Up to 135 die in Mumbai blasts
2006-07-11 18:39
Mumbai - At least 135 people were killed and hundreds injured in seven bomb explosions on packed commuter trains and stations on Tuesday in Mumbai, India's financial hub, officials said.
There was no immediate claim of responsibility for the
evening rush hour attacks, the worst in the city for more than
a decade.
But suspicion was likely to centre on Muslim militants
fighting New Delhi's rule in disputed Kashmir, who have been
blamed for several bomb attacks in India in the past.
300 injured
City police commissioner AN Roy told Reuters 135 people
were killed while chief minister Vilasrao Deshmukh, the state's
top elected official, said 300 people were injured in the
blasts, which took place in the space of around 10 minutes.
"We are not sure if it is RDX or not," Roy said, referring
to the possible use of high-powered plastic explosives.
Panic
Commuters fled suburban rail stations in panic after the
explosions and mobile phone lines were jammed.

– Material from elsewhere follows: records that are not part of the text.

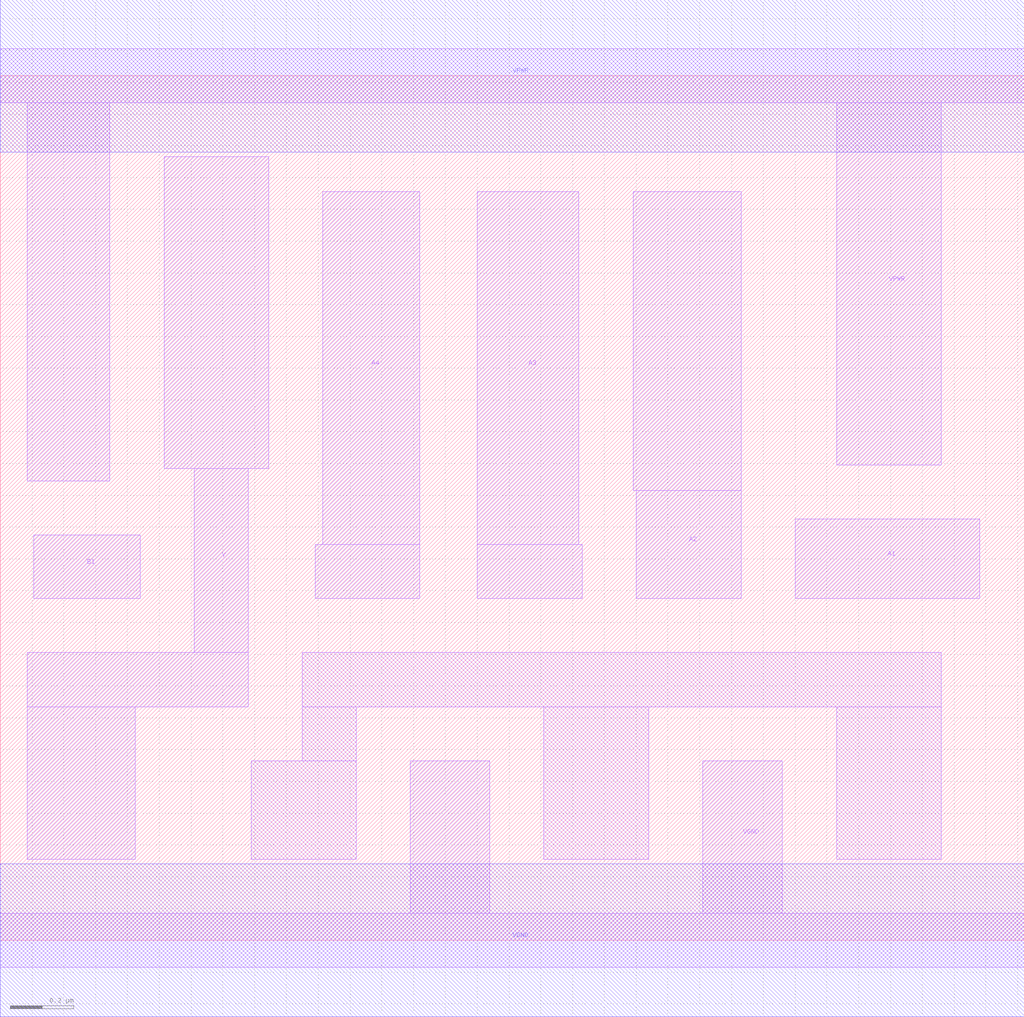
<source format=lef>
# Copyright 2020 The SkyWater PDK Authors
#
# Licensed under the Apache License, Version 2.0 (the "License");
# you may not use this file except in compliance with the License.
# You may obtain a copy of the License at
#
#     https://www.apache.org/licenses/LICENSE-2.0
#
# Unless required by applicable law or agreed to in writing, software
# distributed under the License is distributed on an "AS IS" BASIS,
# WITHOUT WARRANTIES OR CONDITIONS OF ANY KIND, either express or implied.
# See the License for the specific language governing permissions and
# limitations under the License.
#
# SPDX-License-Identifier: Apache-2.0

VERSION 5.5 ;
NAMESCASESENSITIVE ON ;
BUSBITCHARS "[]" ;
DIVIDERCHAR "/" ;
MACRO sky130_fd_sc_hd__o41ai_1
  CLASS CORE ;
  SOURCE USER ;
  ORIGIN  0.000000  0.000000 ;
  SIZE  3.220000 BY  2.720000 ;
  SYMMETRY X Y R90 ;
  SITE unithd ;
  PIN A1
    ANTENNAGATEAREA  0.247500 ;
    DIRECTION INPUT ;
    USE SIGNAL ;
    PORT
      LAYER li1 ;
        RECT 2.500000 1.075000 3.080000 1.325000 ;
    END
  END A1
  PIN A2
    ANTENNAGATEAREA  0.247500 ;
    DIRECTION INPUT ;
    USE SIGNAL ;
    PORT
      LAYER li1 ;
        RECT 1.990000 1.415000 2.330000 2.355000 ;
        RECT 2.000000 1.075000 2.330000 1.415000 ;
    END
  END A2
  PIN A3
    ANTENNAGATEAREA  0.247500 ;
    DIRECTION INPUT ;
    USE SIGNAL ;
    PORT
      LAYER li1 ;
        RECT 1.500000 1.075000 1.830000 1.245000 ;
        RECT 1.500000 1.245000 1.820000 2.355000 ;
    END
  END A3
  PIN A4
    ANTENNAGATEAREA  0.247500 ;
    DIRECTION INPUT ;
    USE SIGNAL ;
    PORT
      LAYER li1 ;
        RECT 0.990000 1.075000 1.320000 1.245000 ;
        RECT 1.015000 1.245000 1.320000 2.355000 ;
    END
  END A4
  PIN B1
    ANTENNAGATEAREA  0.247500 ;
    DIRECTION INPUT ;
    USE SIGNAL ;
    PORT
      LAYER li1 ;
        RECT 0.105000 1.075000 0.440000 1.275000 ;
    END
  END B1
  PIN Y
    ANTENNADIFFAREA  0.439000 ;
    DIRECTION OUTPUT ;
    USE SIGNAL ;
    PORT
      LAYER li1 ;
        RECT 0.085000 0.255000 0.425000 0.735000 ;
        RECT 0.085000 0.735000 0.780000 0.905000 ;
        RECT 0.515000 1.485000 0.845000 2.465000 ;
        RECT 0.610000 0.905000 0.780000 1.485000 ;
    END
  END Y
  PIN VGND
    DIRECTION INOUT ;
    SHAPE ABUTMENT ;
    USE GROUND ;
    PORT
      LAYER li1 ;
        RECT 0.000000 -0.085000 3.220000 0.085000 ;
        RECT 1.290000  0.085000 1.540000 0.565000 ;
        RECT 2.210000  0.085000 2.460000 0.565000 ;
    END
    PORT
      LAYER met1 ;
        RECT 0.000000 -0.240000 3.220000 0.240000 ;
    END
  END VGND
  PIN VPWR
    DIRECTION INOUT ;
    SHAPE ABUTMENT ;
    USE POWER ;
    PORT
      LAYER li1 ;
        RECT 0.000000 2.635000 3.220000 2.805000 ;
        RECT 0.085000 1.445000 0.345000 2.635000 ;
        RECT 2.630000 1.495000 2.960000 2.635000 ;
    END
    PORT
      LAYER met1 ;
        RECT 0.000000 2.480000 3.220000 2.960000 ;
    END
  END VPWR
  OBS
    LAYER li1 ;
      RECT 0.790000 0.255000 1.120000 0.565000 ;
      RECT 0.950000 0.565000 1.120000 0.735000 ;
      RECT 0.950000 0.735000 2.960000 0.905000 ;
      RECT 1.710000 0.255000 2.040000 0.735000 ;
      RECT 2.630000 0.255000 2.960000 0.735000 ;
  END
END sky130_fd_sc_hd__o41ai_1
END LIBRARY

</source>
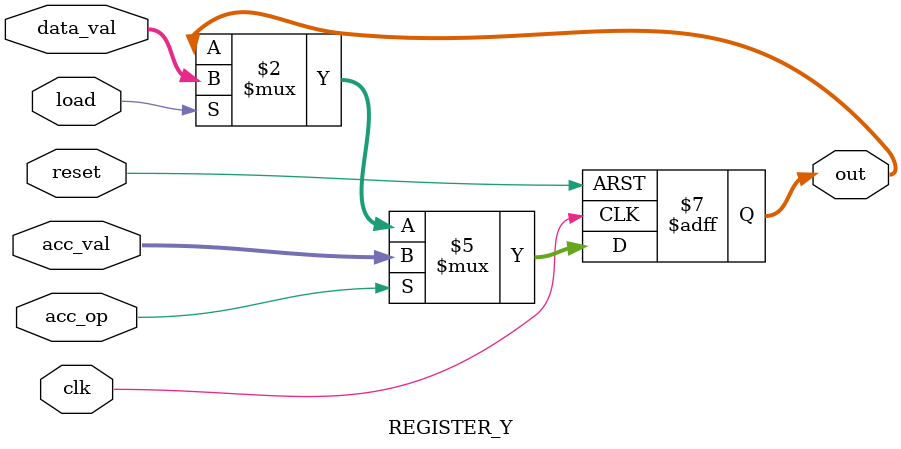
<source format=v>
module REGISTER_Y(
    input reset, clk, acc_op, load,
    input [15:0]acc_val,
    input [15:0]data_val,
    output reg [15:0]out
);

    always@(posedge reset, posedge clk)
    begin
        if(reset) out<=16'h0000;
        else 
        begin
            if(acc_op) out<=acc_val;
            else if(load) out<=data_val;
        end
    end

endmodule
</source>
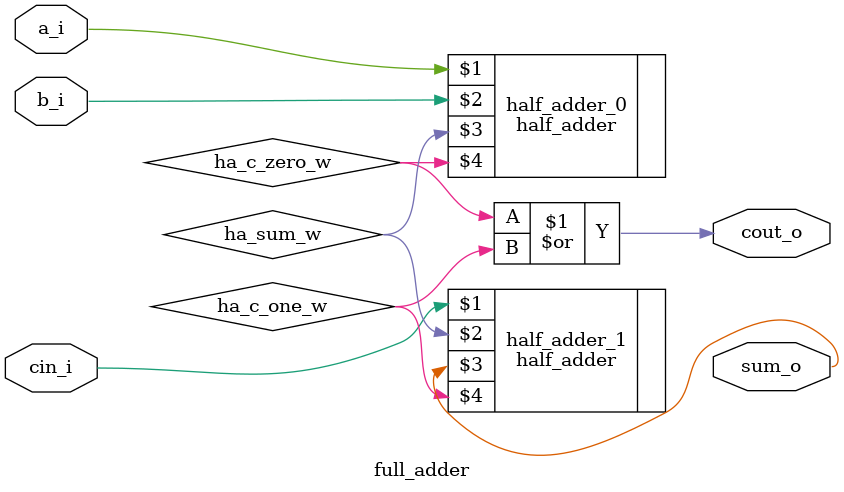
<source format=sv>
`timescale 1ns / 1ps

module full_adder(
    input logic a_i,
    input logic b_i,
    input logic cin_i,
    output logic sum_o,
    output logic cout_o
    );
    
    wire ha_sum_w;
    wire ha_c_zero_w;
    wire ha_c_one_w;    
    half_adder half_adder_0(a_i,b_i,ha_sum_w,ha_c_zero_w);
    half_adder half_adder_1(cin_i, ha_sum_w, sum_o, ha_c_one_w);
    
    assign cout_o = ha_c_zero_w | ha_c_one_w;
    
endmodule
</source>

Television pictures showed twisted rail carriages and
people in torn and bloodstained clothes carrying the dead and
wounded on stretchers as steady monsoon rain fell.
A policeman was shown carrying two white, blood-stained
bundles of what appeared to be body parts. Local media said the
blasts appeared to have targeted first-class compartments.
Hundreds of dazed passengers walked along the railway
tracks.
"The blasts happened when the trains were most crowded,"
DK Shankaran, chief secretary of the state of Maharashtra, of
which Mumbai is the capital, told Reuters.
'Shameful act'
Prime Minister Manmohan Singh called for calm and Sonia
Gandhi, leader of the ruling Congress party, expressed her
grief.
"I urge the people to remain calm, not to believe rumours
and carry on their activity normally," Singh said in a
statement, calling the explosions a "shameful act".
High alert
Singh immediately called the home (interior) minister and
top officials to an emergency meeting to discuss the violence.
"Security has been definitely put on high alert," home
secretary VKDuggal told reporters ahead of the meeting.
Pakistan condemns attack
The Mumbai blasts came just hours after suspected Islamist
militants killed seven people, six of them tourists, in a
series of grenade attacks in Indian Kashmir's main city,
Srinagar, police said, the most concerted targeting of
civilians in months.
Kashmir has been split between India and Pakistan since
shortly after the two countries gained independence from
Britain in 1947, but both claim it in full.
Pakistan's foreign ministry issued a statement saying that
President Pervez Musharraf and Prime Minister Shaukat Aziz
strongly condemned the "terrorist attack" in Mumbai.
Previous blasts
Mumbai, a metropolis of about 17 million formerly known as
Bombay, has been hit by bomb blasts in the past decade.
More than 250 people died in a string of bomb explosions in
the city in 1993 for which authorities blamed the city's
underworld criminal gangs. Those attacks followed the
demolition of a mosque in the Hindu holy city of Ayodhya.